Lit. b PA, la recourante doit
démontrer un intérêt personnel qui se distingue de l’intérêt
général des autres citoyens. La simple crainte d’une concurrence
accrue n’est pas suffisante. Le besoin d’une protection
spécifique et qualifiée doit être nécessaire. Le
concurrent doit donc démontrer en quoi la décision de
l’instance précédente traite ses concurrents de manière
privilégiée. L’intérêt général à l’application correcte du
droit ne fonde pas la qualité pour recourir (c. 3.5.1). En
l’espèce, le fait que la recourante porte le signe « hispano
Suiza » dans sa raison sociale, qu’elle dispose de nombreuses
marques étrangères avec ces éléments et qu’elle ait déposé
une demande d’enregistrement en Suisse pour la marque « HISPANO
SUIZA » la met certes dans un rapport de concurrence avec
l’intimée, mais ne permet pas de conclure qu’elle est
spécialement atteinte par la décision (c. 3.5.2). La
recourante considère qu’elle est particulièrement touchée parce
que l’instance précédente a admis à tort la protection en la
limitant aux produits d’origine espagnole. L’éventuelle
application erronée du droit ne confère pas la qualité pour
recourir à la recourante. De plus, celle-ci n’a
pas de proximité particulière concernant les indications de
provenance « HISPANO » et « SUIZA », qui
présuppose en règle générale que le recourant soit mieux habilité
que le déposant à utiliser un signe (c.3.5.3). En conséquence, la
recourante n’est pas matériellement lésée par la décision de
l’instance inférieure. L’éventuelle révocation de
l’enregistrement n’aurait pas pour effet de conduire à
l’enregistrement de sa propre marque. De plus, l’enregistrement
ne l’empêche pas de continuer à utiliser sa raison sociale, ni ne
constitue une entrave économique (c. 3.5.6). La recourante
invoque l’égalité de traitement, arguant que la demande de
l’intimée a été privilégiée par l’instance précédente.
Certes, les deux parties ont déposé une demande d’enregistrement
pour la même marque verbale et pour des produits identiques. Chacune
des parties a reçu la même objection de la part de l’instance
précédente concernant le caractère trompeur du signe et les
différences de traitement résultent du fait que l’intimée a
demandé un examen accéléré, ce que n’a pas fait la recourante.

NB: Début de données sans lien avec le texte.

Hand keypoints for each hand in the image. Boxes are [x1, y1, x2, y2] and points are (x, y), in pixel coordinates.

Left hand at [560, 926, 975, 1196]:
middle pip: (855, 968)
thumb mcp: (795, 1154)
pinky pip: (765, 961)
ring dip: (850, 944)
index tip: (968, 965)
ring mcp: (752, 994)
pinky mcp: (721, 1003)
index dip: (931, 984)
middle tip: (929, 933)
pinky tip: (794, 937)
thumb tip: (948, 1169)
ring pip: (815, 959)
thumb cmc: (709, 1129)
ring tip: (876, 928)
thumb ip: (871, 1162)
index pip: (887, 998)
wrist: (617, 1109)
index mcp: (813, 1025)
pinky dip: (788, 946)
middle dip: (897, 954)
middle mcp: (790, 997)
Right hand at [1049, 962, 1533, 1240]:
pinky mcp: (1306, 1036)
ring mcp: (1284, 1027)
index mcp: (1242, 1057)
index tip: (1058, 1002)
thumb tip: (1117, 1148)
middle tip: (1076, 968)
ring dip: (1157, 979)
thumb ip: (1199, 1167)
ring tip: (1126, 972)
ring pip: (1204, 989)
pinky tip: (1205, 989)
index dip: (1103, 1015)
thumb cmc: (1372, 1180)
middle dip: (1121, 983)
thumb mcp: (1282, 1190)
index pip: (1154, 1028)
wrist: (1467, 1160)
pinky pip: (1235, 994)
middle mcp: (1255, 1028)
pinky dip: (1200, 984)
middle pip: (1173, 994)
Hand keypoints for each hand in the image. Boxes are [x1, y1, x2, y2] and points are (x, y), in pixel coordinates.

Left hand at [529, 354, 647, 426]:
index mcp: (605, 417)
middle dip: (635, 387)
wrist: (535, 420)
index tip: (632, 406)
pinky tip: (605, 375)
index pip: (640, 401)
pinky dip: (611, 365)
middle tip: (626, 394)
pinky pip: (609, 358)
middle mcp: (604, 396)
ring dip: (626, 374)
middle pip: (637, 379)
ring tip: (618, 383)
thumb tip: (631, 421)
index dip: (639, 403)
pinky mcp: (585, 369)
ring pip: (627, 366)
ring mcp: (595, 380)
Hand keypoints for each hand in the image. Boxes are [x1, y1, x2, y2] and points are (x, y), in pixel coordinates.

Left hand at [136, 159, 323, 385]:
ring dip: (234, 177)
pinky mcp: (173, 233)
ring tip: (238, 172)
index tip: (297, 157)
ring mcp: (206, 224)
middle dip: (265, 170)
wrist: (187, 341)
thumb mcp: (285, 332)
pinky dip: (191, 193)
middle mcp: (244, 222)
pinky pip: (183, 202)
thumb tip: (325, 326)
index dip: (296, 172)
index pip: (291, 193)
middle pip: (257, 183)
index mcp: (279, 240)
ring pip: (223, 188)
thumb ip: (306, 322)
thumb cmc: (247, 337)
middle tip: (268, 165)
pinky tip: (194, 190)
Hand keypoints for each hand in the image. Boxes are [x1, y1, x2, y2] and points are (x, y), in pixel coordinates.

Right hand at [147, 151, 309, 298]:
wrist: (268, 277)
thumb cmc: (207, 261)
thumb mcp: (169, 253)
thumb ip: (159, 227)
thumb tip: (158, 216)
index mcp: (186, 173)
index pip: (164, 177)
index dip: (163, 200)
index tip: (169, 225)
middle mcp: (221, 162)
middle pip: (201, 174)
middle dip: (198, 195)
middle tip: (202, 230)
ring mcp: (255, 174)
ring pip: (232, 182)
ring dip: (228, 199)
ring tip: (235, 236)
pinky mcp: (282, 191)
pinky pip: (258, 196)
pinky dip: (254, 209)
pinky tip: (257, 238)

La manière dont l’intimée a utilisé les moyens procéduraux à
sa disposition ne constitue pas une inégalité de traitement
(c. 3.5.4). La recourante ne parvient pas à justifier sa
légitimation pour recourir. Le TAF n’entre donc pas en matière
sur le recours (c. 3.5.6 et 3.5.7). Les procédures engagées
par les concurrents contre les enregistrements qui se limitent à
faire valoir des motifs absolus d’exclusion doivent satisfaire à
des exigences de légitimation plus strictes que pour une procédure
d’opposition, soit une proximité particulière avec l’affaire
litigieuse et un intérêt de protection de droit public (c. 3.5.8).